SIDNEY OH Jan 29 2017 — Seven Sidney City Schools’ (SCS) security officers were honored for their service during a recognition luncheon on Friday afternoon at SCS’s Board of Education Office.
SCS Superintendent John Scheu praised security officers Chuck Shepard, Doug Schagetter, Rick Cron, Rod Austin, Britton Morris, Anthony Cipollone and Mike Henry for their work and presented each with a certificate of appreciation. The officers are Shelby County Sheriff Deputies placed in SCS through the Shelby County Sheriff’s Office. Henry was unable to attend, but will receive his certificate later. SCS and Pizza Hut provided those in attendance with pizza, bread sticks, wings and salad.
“You school security officers are the heroes of this entire program that we have put together. … Of everything we have done in these past four years, the school security officers are the integral part — the glue that holds everything together,” Scheu said. “It is the most well received and most respected layer of that program we have, when we talk about the security measures of SCS.”
Scheu said they have received numerous testimonials from students, parents and grandparents of the officers’ good work. He said it is not just about protecting the students and staff, but also about the relationship building that can really pay dividends down the road.
“The relationship building that takes place with these officers and the kids at an early age; that’s immeasurable,” Scheu said.
He said Cipollone inspired a Sidney High School student to pursue a criminal justice degree in college. Calls were received about the delight of witnessing school security officers help zip-up a child’s coat, or sit and read, or walk across the street with various students.
Scheu said the luncheon was timed to coincide with the fourth anniversary of the infamous December 2012 Sandy Hook Elementary school shooting in Connecticut, which was the event that inspired SCS’s increased security measures to be enacted.

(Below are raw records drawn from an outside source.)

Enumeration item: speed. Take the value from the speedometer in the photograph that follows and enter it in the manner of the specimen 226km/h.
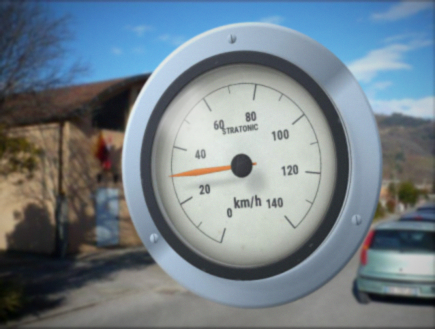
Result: 30km/h
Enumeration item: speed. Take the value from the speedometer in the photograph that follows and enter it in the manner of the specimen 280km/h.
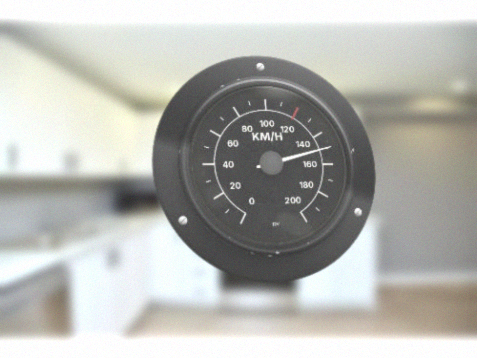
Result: 150km/h
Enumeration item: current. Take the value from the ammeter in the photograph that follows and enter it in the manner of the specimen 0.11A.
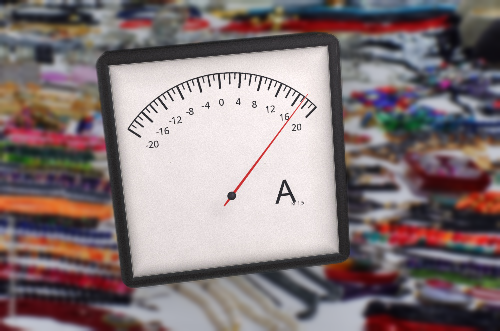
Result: 17A
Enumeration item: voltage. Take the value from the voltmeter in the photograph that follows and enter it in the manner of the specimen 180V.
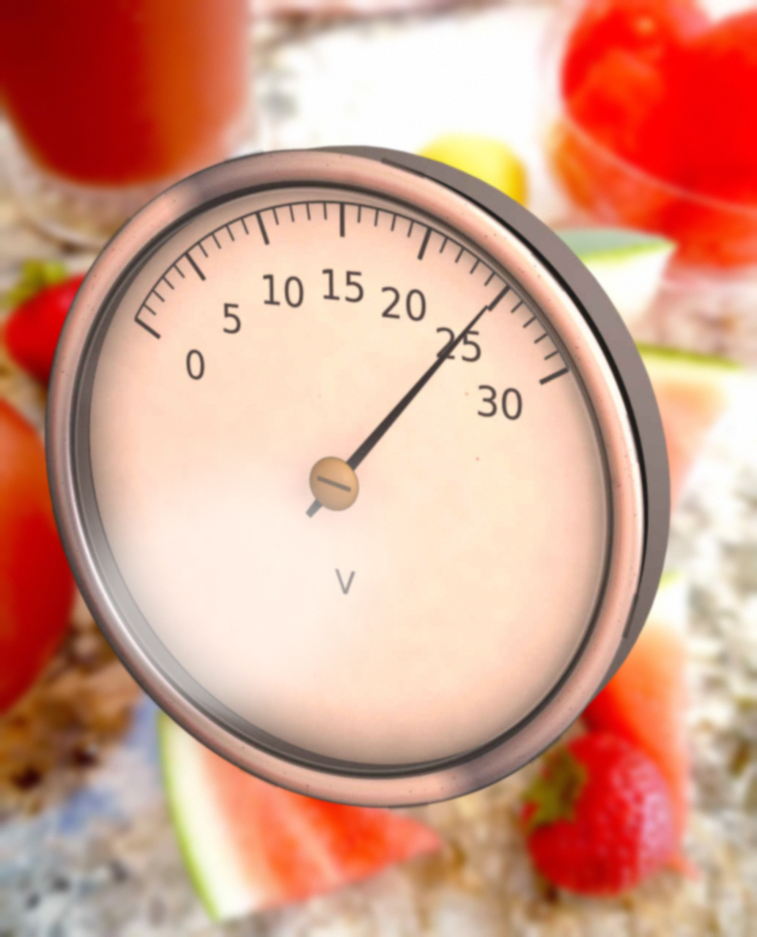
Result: 25V
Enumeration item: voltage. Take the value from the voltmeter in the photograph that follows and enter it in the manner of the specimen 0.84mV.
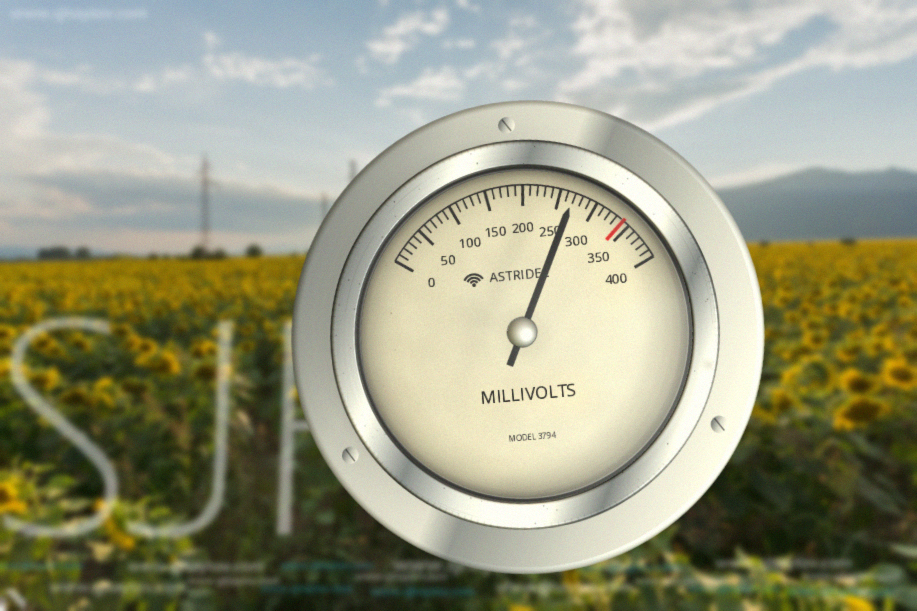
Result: 270mV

After the Sandy Hook shooting, a group including Shelby County Sheriff John Lenhart, former Sidney City Police Chief Kevin Gessler, Scheu (and others) began discussing how to prepare SCS for the possibility of a similar tragedy. From those meetings, and then a public forum, came the current SCS security measures, which are:
• Biometric gun safes and handguns (only staff selected by SCS administration and trained by the Shelby County Sheriff’s Office have access to the safe);
• Seven commissioned deputy reserve officers to work 178 days in uniform and armed as building aides, with duties assigned by principals;
• Panic button to police;
• Building blueprints secured in an easily accessible area for police use;
• Numbering all windows and doors for identification purposes;
• ALICE training for staff by Shelby County Sheriff’s Office;
• Surveillance cameras covering hallways/entrances to every school building;
• First Responder team in all seven buildings, consisting of trained volunteer educators. Twice annually all team members must be re-qualified;
• Substitute deputy officers provided whenever regular school security officers are absent.
He said the security program began at the start of the 2013-14 school year and since then they have received both state and national recognition for the measures put in place.
Scheu praised every officer’s work and emphasized his hope that each remains with SCS for many years to come.
He pointed out that Cipollone may have “the hardest job of all,” as he works as the resource officer within Sidney High School.
“I’ll be honest with you, when I was first asked to come to the school, it wasn’t something that I thought I would really want to do with my career, but now that I’m there, I can’t imagine being anywhere else. To have that relationship with the kids, and see them making better decisions, and just be a positive role-model for the kids really goes a long way,” Cipollone said. “It’s more than just being security at the school, it’s being about to help them with any situation.”
Cipollone said the opportunity to positively impact students is the good part of the job, but it is also the downside because he knows he can only do so much to help.
“You become attached. … and it can be negative as well because, there are these kids that I know things (are) going on that I can’t help. And, I would be lying to you if I said it didn’t keep me up at night sometimes worrying about them,” Cipollone said.
Since the West Liberty-Salem School shooting, Scheu said they have received calls from other school districts looking for guidance as a result of the time, planning and invested resources Sidney made to develop its security program.
“We want to be proactive. … Our focus, our priority, our resources have gone into how do we put out the threat with the quickest response possible,” Scheu said. As a result of these security measures, Scheu said they “feel they have the safest schools around.”